### Job item
Begin with the line holding "たら終わりの第6戦で46得点の躍動", then print every line after it through the end of the data, exactly and with nothing added.

### Available records
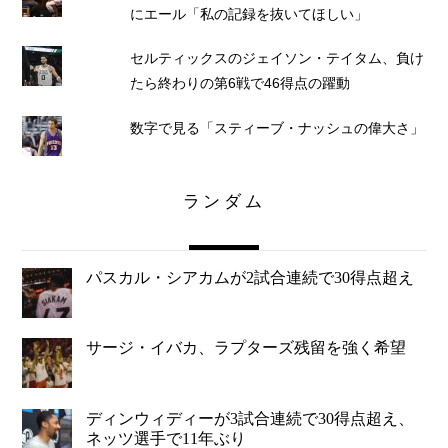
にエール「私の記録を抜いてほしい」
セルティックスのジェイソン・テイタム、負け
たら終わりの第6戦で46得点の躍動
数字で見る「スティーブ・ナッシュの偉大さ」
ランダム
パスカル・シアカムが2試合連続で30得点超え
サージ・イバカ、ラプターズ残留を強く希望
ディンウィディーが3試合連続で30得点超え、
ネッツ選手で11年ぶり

### Result of the exercise
たら終わりの第6戦で46得点の躍動
数字で見る「スティーブ・ナッシュの偉大さ」
ランダム
パスカル・シアカムが2試合連続で30得点超え
サージ・イバカ、ラプターズ残留を強く希望
ディンウィディーが3試合連続で30得点超え、
ネッツ選手で11年ぶり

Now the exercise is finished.